** Records provided follows **
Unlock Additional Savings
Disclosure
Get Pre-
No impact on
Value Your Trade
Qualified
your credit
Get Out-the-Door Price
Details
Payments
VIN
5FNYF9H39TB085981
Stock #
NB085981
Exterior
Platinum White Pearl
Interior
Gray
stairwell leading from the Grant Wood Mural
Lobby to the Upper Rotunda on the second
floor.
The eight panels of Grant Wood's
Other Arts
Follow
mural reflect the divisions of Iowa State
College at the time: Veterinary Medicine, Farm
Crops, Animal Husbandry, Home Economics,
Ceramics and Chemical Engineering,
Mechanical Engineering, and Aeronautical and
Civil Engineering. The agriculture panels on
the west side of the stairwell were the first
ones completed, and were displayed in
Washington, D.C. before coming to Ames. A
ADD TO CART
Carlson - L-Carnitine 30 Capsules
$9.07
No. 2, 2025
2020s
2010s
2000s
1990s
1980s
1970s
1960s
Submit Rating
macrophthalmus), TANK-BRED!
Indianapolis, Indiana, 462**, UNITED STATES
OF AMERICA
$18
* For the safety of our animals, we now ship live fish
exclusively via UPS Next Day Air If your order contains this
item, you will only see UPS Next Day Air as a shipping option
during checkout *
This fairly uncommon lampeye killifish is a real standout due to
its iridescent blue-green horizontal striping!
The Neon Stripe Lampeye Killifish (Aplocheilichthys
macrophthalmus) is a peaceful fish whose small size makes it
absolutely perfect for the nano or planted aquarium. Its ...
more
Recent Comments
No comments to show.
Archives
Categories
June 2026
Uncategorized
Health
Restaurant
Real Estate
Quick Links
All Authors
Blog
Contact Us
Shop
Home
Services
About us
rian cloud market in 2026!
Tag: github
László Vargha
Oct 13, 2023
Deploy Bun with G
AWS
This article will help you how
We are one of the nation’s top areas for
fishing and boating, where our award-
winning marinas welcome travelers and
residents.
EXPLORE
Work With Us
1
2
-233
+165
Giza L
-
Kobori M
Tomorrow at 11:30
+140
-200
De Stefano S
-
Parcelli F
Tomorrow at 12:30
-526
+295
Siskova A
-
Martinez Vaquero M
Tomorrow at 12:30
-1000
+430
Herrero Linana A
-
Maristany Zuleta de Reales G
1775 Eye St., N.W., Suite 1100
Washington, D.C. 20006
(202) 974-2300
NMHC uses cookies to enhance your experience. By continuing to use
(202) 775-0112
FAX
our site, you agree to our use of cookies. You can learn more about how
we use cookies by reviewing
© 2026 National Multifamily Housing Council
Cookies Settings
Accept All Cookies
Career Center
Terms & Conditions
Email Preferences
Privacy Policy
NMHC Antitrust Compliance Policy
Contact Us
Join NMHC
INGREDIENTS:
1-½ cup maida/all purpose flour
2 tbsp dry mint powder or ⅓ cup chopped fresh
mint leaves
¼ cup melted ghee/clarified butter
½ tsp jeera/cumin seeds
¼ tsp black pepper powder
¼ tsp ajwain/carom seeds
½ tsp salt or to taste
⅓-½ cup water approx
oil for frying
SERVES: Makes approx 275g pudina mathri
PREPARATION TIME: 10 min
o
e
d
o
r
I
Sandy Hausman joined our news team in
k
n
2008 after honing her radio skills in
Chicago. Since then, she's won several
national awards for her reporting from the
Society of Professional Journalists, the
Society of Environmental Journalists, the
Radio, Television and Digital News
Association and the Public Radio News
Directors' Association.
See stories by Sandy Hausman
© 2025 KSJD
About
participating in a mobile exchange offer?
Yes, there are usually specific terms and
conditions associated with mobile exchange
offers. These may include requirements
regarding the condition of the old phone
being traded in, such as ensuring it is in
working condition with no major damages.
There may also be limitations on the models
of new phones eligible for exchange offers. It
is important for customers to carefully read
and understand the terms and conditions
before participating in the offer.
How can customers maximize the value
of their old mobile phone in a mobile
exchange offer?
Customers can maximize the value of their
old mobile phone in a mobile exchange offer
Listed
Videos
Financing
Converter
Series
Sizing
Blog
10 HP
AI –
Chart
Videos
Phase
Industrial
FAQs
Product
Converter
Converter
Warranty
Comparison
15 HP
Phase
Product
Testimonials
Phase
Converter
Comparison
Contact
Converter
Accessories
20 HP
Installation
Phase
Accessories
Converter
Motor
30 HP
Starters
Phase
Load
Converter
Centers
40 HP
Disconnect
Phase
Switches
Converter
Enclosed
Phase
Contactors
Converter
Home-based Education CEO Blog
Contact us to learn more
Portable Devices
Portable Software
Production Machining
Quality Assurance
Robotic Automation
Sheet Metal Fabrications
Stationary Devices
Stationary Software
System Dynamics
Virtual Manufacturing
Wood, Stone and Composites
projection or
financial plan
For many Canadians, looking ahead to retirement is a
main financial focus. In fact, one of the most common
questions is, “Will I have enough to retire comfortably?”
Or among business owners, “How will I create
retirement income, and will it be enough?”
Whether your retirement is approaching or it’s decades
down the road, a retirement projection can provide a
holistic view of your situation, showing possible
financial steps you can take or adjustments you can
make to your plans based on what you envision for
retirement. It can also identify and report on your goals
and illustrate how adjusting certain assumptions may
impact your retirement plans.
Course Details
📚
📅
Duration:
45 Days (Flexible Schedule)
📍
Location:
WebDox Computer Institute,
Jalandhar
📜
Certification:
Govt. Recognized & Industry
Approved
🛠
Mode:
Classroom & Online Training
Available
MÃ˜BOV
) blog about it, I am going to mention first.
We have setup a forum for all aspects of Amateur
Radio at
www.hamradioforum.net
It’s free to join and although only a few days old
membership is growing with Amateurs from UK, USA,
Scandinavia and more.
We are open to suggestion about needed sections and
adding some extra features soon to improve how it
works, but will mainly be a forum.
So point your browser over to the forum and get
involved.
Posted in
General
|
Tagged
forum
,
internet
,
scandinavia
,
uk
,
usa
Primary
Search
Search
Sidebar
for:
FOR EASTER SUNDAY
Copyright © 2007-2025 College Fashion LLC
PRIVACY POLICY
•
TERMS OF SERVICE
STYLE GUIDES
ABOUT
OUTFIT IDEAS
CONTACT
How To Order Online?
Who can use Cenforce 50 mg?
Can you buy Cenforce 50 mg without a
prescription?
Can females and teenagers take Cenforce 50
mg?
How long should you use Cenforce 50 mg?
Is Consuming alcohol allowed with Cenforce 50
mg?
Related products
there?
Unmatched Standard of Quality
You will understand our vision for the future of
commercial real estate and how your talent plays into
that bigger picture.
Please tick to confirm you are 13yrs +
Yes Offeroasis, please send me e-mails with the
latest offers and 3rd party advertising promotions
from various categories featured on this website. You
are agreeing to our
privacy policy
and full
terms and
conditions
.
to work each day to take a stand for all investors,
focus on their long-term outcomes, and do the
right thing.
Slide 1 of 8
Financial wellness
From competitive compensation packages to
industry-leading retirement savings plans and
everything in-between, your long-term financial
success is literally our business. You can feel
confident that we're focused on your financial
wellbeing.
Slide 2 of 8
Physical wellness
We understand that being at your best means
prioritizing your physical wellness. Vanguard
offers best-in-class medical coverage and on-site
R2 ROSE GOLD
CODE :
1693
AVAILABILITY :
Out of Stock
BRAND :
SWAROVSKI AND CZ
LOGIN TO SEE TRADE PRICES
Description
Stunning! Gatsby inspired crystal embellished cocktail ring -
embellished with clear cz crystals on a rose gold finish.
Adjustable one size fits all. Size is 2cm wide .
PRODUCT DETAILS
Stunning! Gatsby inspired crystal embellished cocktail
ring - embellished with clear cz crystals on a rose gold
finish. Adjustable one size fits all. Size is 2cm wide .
** End of Records provided **
What to do:
Could you return, unchanged, the rows that run from the start of the records through the line containing "NMHC uses cookies", with that line included?

Output below:
Unlock Additional Savings
Disclosure
Get Pre-
No impact on
Value Your Trade
Qualified
your credit
Get Out-the-Door Price
Details
Payments
VIN
5FNYF9H39TB085981
Stock #
NB085981
Exterior
Platinum White Pearl
Interior
Gray
stairwell leading from the Grant Wood Mural
Lobby to the Upper Rotunda on the second
floor.
The eight panels of Grant Wood's
Other Arts
Follow
mural reflect the divisions of Iowa State
College at the time: Veterinary Medicine, Farm
Crops, Animal Husbandry, Home Economics,
Ceramics and Chemical Engineering,
Mechanical Engineering, and Aeronautical and
Civil Engineering. The agriculture panels on
the west side of the stairwell were the first
ones completed, and were displayed in
Washington, D.C. before coming to Ames. A
ADD TO CART
Carlson - L-Carnitine 30 Capsules
$9.07
No. 2, 2025
2020s
2010s
2000s
1990s
1980s
1970s
1960s
Submit Rating
macrophthalmus), TANK-BRED!
Indianapolis, Indiana, 462**, UNITED STATES
OF AMERICA
$18
* For the safety of our animals, we now ship live fish
exclusively via UPS Next Day Air If your order contains this
item, you will only see UPS Next Day Air as a shipping option
during checkout *
This fairly uncommon lampeye killifish is a real standout due to
its iridescent blue-green horizontal striping!
The Neon Stripe Lampeye Killifish (Aplocheilichthys
macrophthalmus) is a peaceful fish whose small size makes it
absolutely perfect for the nano or planted aquarium. Its ...
more
Recent Comments
No comments to show.
Archives
Categories
June 2026
Uncategorized
Health
Restaurant
Real Estate
Quick Links
All Authors
Blog
Contact Us
Shop
Home
Services
About us
rian cloud market in 2026!
Tag: github
László Vargha
Oct 13, 2023
Deploy Bun with G
AWS
This article will help you how
We are one of the nation’s top areas for
fishing and boating, where our award-
winning marinas welcome travelers and
residents.
EXPLORE
Work With Us
1
2
-233
+165
Giza L
-
Kobori M
Tomorrow at 11:30
+140
-200
De Stefano S
-
Parcelli F
Tomorrow at 12:30
-526
+295
Siskova A
-
Martinez Vaquero M
Tomorrow at 12:30
-1000
+430
Herrero Linana A
-
Maristany Zuleta de Reales G
1775 Eye St., N.W., Suite 1100
Washington, D.C. 20006
(202) 974-2300
NMHC uses cookies to enhance your experience. By continuing to use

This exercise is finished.